Untitled, 1970
Acrylic on board
78.3×82.3 cm (30.9×32.4 inches)
Signed and dated ‘YAYOI KUSAMA 1970’ (on the reverse)

 

Provenance
Jan Maarten Reinink Collection (acquired directly from the artist)
Thence by descent to the present owner.

 

Christie’s London: 7 March 2017
GBP 509,000 / USD 618,469

Source: Christie’s
Yayoi Kusama (b. 1929) (christies.com)

 

 

As an all-over pattern of golden yellow dots unfurls against a white background, subtle suggestions of form and motion seem to swell and recede across the board like hallucinations: Untitled is a dizzying journey into the infinite.

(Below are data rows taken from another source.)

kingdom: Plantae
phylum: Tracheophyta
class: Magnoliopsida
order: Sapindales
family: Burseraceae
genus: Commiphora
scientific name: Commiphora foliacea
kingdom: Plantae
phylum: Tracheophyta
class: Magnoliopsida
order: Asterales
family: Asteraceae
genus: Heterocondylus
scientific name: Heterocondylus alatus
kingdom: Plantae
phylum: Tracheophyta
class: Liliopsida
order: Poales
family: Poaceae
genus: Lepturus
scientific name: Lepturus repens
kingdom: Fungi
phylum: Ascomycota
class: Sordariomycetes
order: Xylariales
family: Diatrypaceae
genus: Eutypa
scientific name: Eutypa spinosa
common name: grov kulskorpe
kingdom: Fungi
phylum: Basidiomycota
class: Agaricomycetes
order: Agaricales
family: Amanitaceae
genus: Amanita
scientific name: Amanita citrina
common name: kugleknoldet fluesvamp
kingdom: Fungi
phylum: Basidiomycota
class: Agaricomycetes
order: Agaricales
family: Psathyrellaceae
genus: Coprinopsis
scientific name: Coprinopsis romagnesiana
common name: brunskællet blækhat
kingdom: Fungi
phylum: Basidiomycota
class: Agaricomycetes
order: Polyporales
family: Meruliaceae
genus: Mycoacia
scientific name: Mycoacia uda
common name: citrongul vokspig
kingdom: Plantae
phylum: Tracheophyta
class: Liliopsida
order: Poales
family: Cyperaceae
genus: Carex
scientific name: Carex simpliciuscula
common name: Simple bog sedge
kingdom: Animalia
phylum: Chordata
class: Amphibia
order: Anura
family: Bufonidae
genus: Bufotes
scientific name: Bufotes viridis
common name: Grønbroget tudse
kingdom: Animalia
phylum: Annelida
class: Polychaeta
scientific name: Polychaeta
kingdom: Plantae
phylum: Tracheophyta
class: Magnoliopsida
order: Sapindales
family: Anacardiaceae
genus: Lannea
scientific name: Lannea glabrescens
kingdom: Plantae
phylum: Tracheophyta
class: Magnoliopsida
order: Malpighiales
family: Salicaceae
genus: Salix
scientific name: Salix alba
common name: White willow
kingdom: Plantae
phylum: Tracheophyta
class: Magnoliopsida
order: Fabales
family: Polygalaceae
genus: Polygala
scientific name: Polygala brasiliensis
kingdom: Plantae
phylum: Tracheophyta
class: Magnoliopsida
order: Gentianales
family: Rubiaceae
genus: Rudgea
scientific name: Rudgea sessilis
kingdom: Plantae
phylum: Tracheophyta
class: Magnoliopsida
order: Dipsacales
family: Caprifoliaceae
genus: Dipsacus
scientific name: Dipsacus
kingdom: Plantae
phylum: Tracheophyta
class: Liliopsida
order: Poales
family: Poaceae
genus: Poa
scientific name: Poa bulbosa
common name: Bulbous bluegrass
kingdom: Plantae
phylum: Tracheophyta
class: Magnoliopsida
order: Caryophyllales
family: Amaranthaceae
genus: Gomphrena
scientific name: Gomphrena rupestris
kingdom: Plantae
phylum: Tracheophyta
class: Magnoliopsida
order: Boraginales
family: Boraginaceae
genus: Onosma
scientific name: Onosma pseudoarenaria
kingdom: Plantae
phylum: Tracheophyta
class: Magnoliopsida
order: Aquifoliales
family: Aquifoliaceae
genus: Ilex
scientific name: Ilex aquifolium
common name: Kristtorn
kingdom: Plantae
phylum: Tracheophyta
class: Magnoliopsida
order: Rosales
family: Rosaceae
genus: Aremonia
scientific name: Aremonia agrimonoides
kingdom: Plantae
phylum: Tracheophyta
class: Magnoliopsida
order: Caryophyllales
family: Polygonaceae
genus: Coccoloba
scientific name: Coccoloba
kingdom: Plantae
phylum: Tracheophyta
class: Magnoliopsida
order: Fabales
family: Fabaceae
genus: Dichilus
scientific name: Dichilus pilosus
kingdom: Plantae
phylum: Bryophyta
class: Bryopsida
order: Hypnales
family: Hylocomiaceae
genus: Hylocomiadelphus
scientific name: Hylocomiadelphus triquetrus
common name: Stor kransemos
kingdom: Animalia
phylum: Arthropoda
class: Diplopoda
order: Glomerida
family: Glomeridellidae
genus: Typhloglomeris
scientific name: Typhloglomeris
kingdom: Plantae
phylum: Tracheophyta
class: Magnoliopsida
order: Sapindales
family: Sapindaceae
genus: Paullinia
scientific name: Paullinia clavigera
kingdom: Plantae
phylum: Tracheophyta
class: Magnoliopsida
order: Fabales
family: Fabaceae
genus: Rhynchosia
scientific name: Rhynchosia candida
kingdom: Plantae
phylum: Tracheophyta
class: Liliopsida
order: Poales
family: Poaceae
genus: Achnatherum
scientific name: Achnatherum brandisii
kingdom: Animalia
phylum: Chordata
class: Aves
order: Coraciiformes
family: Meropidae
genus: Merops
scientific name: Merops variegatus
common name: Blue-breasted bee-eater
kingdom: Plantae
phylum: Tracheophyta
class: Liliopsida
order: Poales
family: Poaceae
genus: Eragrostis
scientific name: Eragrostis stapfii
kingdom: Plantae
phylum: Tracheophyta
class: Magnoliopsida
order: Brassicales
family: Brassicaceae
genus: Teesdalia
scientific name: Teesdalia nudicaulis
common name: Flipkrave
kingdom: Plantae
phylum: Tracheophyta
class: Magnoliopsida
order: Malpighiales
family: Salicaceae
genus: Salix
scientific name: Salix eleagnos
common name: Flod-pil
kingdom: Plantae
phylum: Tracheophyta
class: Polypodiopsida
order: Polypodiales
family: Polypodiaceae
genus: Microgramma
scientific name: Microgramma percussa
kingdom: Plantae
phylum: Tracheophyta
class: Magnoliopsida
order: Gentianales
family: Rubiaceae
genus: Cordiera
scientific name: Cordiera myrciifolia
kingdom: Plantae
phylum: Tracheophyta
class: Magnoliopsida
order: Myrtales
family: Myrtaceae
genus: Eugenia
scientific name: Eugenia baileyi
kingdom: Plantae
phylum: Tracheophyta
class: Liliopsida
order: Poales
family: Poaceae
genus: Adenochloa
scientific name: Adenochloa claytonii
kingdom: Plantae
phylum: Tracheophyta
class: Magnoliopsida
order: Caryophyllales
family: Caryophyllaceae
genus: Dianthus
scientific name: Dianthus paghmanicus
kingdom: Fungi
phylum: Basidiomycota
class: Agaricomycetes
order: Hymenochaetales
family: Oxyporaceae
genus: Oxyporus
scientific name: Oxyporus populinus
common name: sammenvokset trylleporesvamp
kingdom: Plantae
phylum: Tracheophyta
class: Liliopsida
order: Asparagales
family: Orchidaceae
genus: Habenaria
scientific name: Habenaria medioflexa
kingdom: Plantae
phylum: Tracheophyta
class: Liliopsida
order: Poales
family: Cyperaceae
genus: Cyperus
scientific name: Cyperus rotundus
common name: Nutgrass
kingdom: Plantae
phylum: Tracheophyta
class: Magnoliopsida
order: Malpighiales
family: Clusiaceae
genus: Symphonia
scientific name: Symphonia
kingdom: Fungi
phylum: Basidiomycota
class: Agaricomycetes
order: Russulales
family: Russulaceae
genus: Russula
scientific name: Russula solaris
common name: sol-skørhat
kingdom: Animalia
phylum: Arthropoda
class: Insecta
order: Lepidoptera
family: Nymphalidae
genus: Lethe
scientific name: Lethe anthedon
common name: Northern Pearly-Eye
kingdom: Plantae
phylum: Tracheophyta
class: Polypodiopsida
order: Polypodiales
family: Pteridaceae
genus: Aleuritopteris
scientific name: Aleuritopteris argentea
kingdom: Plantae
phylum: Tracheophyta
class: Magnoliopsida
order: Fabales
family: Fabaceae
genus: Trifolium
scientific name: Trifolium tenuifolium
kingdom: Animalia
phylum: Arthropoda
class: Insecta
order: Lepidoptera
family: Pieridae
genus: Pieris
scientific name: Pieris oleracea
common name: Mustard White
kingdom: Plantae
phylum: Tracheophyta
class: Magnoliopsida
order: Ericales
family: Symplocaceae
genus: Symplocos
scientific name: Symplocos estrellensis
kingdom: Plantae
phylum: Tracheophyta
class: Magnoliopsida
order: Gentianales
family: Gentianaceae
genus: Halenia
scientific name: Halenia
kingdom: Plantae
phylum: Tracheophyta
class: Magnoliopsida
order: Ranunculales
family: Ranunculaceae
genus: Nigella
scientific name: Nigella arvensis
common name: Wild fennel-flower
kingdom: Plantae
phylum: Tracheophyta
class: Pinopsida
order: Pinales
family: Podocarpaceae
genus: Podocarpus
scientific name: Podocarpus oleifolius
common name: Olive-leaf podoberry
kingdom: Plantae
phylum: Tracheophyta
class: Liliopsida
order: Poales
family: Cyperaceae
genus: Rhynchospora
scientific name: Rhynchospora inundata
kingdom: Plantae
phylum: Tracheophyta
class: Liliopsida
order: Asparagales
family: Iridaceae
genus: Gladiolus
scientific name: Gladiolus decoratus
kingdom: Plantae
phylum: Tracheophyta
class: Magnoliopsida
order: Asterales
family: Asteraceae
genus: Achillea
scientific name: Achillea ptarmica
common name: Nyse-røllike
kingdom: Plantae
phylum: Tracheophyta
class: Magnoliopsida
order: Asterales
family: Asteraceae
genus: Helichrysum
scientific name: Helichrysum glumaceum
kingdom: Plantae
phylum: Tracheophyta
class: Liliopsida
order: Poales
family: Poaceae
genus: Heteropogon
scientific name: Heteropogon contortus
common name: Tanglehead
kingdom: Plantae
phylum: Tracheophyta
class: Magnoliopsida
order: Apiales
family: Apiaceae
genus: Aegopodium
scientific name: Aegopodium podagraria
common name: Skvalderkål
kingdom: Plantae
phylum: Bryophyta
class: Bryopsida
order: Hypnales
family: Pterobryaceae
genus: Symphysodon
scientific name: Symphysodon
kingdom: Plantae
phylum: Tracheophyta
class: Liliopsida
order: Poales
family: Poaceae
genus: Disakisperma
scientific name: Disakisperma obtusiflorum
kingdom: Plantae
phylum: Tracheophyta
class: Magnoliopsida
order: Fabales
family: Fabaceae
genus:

Painted in 1970 at the estate of Dr Maarten Reinink while he was treating the artist and given afterwards to the psychiatrist, the painting comes with the pallet and paintbrush used by Kusama on the reverse, it is a vivid, fantastical example of Yayoi Kusama’s career-defining ‘infinity net’ paintings. The bright airiness of its gauzy pattern of dots offset against the brilliant burnished gold of the canvas, the work alchemizes a feeling of both lightness and weight, but it is also underpinned by an emotional intensity contained within the artist’s obsessive, individualized markings. A feat of remarkable stamina and focus, Kusama labors for hours, meticulously repeating, though not replicating, each dot in order to create the net’s rippling effect; working inches from the work’s surface, the process of painting becomes an all-consuming, almost spiritual experience, the world distilled to one simple form.